Italy's president insisted on a visit to Germany Thursday that his country was neither "sick" nor posed a contagion risk to Europe through its post-election political deadlock.

"There's no Italy that has lost its direction. So there is no risk of contagion" as Europe battles a financial crisis, Giorgio Napolitano said.

For a country to be contagious it first had to be ill, the president added.

"We are not at all sick. We have a complicated election result," he told reporters.

Italy held an inconclusive general election this week that left it with no workable majority in parliament.

"I am sure that in the coming weeks an Italian government will be formed," Napolitano said and stressed the government of outgoing Prime Minister Mario Monti was still in office and would represent the country at an EU summit next month.

"I want to say something here clearly: Italy is currently not without a government," he said, standing beside German President Joachim Gauck with whom he had held talks.

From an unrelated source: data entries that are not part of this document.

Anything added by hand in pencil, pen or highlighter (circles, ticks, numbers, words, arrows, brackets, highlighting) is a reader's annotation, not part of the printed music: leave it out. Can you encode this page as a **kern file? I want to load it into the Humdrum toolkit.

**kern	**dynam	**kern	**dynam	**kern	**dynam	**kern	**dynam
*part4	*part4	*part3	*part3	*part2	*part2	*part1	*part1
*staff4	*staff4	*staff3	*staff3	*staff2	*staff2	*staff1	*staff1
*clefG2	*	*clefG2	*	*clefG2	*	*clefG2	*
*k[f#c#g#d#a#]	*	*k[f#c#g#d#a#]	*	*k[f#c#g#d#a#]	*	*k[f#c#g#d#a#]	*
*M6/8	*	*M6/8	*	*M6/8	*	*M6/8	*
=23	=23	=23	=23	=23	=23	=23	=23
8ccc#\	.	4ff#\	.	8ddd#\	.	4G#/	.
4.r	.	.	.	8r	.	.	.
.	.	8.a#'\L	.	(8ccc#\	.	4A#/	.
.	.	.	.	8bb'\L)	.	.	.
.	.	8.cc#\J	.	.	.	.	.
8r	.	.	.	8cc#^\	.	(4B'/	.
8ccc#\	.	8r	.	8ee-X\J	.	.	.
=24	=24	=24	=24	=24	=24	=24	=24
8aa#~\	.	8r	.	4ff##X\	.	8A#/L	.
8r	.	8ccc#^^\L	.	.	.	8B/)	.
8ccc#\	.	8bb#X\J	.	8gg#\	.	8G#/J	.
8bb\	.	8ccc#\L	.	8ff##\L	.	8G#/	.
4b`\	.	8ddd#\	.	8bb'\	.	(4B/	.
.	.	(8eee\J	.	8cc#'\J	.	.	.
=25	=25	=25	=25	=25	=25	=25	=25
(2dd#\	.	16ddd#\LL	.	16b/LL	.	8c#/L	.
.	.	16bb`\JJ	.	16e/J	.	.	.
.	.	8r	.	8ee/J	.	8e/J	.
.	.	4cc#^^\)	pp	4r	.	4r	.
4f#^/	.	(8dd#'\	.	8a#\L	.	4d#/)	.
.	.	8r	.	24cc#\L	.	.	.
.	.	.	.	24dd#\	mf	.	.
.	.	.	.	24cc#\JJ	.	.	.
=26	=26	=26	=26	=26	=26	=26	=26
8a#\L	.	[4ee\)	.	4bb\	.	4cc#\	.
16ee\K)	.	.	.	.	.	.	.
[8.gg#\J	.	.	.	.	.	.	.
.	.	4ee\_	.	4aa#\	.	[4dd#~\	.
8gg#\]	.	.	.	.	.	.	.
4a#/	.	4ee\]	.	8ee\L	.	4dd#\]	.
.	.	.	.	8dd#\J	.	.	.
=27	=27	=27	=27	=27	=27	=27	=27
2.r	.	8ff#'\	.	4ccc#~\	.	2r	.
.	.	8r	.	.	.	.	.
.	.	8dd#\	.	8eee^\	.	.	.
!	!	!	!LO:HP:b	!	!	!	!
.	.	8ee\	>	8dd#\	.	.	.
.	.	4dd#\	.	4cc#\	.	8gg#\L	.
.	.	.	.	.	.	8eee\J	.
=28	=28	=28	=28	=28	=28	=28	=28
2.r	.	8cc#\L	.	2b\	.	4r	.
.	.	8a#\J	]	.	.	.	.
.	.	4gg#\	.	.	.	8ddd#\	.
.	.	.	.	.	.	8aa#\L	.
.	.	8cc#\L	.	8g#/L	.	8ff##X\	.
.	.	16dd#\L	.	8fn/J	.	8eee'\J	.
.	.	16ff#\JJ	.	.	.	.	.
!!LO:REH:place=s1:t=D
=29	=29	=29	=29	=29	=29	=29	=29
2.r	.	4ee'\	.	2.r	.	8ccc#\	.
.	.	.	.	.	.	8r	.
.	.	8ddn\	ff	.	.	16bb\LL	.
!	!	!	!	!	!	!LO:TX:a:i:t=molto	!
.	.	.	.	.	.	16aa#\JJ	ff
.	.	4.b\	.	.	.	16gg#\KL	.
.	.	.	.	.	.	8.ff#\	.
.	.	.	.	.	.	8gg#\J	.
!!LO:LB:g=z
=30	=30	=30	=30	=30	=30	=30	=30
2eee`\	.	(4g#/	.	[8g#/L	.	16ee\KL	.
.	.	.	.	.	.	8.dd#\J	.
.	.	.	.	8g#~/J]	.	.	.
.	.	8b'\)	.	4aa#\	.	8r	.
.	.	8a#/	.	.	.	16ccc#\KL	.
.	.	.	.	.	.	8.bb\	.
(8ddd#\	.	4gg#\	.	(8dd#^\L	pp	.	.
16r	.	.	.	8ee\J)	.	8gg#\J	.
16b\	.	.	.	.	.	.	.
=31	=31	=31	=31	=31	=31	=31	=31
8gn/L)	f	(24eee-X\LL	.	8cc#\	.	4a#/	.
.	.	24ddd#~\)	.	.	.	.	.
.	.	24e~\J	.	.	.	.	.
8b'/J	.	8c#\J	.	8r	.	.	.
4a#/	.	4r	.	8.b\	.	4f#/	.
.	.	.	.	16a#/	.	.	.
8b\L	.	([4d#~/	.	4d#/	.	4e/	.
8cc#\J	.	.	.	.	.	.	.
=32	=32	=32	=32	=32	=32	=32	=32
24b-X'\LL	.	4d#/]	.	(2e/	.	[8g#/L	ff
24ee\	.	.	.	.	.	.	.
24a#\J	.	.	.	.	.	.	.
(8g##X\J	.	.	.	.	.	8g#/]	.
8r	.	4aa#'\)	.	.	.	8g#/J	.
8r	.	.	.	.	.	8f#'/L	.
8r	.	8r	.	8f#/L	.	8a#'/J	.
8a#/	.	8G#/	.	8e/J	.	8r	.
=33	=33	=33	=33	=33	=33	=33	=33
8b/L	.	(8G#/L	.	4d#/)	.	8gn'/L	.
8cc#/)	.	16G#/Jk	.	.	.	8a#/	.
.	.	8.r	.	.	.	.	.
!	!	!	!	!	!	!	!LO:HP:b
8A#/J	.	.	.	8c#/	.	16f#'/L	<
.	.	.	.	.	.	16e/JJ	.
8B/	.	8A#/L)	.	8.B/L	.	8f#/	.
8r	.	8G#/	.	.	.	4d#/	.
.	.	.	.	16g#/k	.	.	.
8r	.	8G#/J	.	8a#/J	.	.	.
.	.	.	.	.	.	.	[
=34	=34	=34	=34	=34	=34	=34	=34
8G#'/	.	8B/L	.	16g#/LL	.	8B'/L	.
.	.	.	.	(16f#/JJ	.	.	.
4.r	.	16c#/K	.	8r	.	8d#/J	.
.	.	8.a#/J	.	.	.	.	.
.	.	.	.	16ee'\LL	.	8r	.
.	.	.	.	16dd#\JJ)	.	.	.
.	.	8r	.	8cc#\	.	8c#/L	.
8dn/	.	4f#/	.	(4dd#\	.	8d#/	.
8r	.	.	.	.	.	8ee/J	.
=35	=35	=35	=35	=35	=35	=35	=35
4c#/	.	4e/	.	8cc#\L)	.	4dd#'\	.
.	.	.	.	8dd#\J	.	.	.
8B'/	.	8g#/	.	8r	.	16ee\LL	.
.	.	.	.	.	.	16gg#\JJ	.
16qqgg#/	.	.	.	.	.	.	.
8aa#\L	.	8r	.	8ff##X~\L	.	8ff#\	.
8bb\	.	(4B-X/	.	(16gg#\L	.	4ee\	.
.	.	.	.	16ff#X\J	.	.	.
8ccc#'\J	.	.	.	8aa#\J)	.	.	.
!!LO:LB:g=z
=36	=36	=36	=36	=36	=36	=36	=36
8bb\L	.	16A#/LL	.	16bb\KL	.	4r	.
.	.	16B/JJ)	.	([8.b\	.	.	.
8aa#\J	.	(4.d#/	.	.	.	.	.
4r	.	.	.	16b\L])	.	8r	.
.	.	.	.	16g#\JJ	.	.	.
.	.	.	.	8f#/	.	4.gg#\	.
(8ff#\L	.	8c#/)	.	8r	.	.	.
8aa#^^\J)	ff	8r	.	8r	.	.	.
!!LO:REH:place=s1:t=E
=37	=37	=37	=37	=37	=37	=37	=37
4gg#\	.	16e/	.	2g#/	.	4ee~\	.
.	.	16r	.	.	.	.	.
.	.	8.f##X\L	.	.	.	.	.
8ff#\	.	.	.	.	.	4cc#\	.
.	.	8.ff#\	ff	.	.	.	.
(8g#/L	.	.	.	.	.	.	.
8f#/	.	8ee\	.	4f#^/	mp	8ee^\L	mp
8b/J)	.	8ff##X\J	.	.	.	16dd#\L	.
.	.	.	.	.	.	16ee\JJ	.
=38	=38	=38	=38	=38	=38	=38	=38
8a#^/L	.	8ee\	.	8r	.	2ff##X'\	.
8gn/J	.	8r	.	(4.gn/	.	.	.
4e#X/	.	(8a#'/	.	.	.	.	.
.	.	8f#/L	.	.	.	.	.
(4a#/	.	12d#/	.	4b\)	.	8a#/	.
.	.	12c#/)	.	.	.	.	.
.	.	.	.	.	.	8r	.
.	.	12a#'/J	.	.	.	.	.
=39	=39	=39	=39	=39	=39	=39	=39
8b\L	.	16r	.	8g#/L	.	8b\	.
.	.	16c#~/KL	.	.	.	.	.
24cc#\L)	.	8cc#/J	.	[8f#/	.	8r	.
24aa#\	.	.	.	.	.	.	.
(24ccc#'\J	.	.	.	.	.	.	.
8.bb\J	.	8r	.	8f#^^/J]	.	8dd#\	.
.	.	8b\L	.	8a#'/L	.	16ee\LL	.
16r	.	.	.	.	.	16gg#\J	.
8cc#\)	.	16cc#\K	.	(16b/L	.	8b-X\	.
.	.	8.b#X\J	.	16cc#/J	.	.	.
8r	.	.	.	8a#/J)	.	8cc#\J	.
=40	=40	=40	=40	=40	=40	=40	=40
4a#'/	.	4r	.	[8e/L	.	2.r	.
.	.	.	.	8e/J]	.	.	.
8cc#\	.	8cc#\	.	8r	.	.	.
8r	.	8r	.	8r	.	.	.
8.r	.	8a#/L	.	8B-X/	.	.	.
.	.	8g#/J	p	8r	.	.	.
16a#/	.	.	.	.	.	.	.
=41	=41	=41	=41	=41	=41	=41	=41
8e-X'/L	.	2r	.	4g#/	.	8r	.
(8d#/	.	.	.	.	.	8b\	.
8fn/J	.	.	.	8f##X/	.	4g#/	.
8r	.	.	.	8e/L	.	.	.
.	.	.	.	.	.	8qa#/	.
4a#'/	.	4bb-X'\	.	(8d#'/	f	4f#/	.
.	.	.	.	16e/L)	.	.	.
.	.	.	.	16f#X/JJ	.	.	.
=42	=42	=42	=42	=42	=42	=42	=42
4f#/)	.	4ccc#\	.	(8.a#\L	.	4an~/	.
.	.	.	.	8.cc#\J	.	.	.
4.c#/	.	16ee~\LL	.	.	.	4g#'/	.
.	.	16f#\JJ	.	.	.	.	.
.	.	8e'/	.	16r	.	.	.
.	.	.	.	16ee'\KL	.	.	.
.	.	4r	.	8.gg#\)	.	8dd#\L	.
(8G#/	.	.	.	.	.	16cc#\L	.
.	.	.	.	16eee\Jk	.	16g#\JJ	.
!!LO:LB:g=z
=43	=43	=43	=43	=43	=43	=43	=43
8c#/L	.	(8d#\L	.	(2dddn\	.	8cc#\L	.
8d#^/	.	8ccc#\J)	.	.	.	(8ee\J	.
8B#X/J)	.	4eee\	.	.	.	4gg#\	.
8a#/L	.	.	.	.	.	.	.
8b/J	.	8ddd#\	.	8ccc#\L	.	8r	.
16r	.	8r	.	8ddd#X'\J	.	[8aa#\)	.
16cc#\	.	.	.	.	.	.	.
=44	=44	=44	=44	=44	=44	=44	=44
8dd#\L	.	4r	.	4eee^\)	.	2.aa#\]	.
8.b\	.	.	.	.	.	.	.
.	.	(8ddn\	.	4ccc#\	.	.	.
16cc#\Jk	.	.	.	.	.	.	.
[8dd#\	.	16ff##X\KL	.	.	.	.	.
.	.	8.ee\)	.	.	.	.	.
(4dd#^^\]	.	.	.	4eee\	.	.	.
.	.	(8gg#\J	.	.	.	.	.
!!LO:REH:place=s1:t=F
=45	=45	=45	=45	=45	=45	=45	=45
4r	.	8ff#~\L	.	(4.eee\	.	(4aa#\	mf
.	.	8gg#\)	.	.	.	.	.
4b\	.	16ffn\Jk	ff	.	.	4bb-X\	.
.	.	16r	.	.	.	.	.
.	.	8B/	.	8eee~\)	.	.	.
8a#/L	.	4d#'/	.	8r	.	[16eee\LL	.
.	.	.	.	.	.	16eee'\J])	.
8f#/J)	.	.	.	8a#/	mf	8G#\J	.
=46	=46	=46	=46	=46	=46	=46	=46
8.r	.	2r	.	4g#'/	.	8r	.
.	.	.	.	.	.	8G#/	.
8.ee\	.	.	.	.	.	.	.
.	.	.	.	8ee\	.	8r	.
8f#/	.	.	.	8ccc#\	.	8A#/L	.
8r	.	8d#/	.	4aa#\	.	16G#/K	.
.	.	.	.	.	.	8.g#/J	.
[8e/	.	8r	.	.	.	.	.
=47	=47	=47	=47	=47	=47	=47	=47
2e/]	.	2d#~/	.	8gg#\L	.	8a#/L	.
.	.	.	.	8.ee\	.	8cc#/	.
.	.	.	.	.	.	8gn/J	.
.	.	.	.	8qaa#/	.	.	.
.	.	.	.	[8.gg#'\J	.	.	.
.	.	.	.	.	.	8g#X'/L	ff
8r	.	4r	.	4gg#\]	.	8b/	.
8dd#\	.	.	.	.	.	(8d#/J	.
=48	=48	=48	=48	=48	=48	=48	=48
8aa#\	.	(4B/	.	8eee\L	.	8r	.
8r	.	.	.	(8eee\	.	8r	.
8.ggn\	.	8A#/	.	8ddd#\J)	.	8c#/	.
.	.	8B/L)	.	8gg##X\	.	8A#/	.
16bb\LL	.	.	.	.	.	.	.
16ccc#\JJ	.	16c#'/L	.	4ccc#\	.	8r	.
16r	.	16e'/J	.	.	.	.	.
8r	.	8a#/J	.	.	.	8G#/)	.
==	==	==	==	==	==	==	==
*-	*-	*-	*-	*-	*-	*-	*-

He also described as "regrettable" a diplomatic spat which prompted him to cancel talks, set for late Wednesday, with a German opposition politician bidding to unseat Chancellor Angela Merkel in this year's general elections.

Peer Steinbrueck had called two of the candidates in Italy's elections "clowns".

The Italian president said he would have been pleased to talk with a member of Germany's opposition.

People were free to think what they wanted, but in this case, "balance" and "discretion" were called for, said the president.

"When one speaks about certain things with respect to another country, a friendly, allied country, and which concerns the result of free elections, then one must really be very balanced in one's choice of words and really show discretion as regards the relationship between two countries," he said.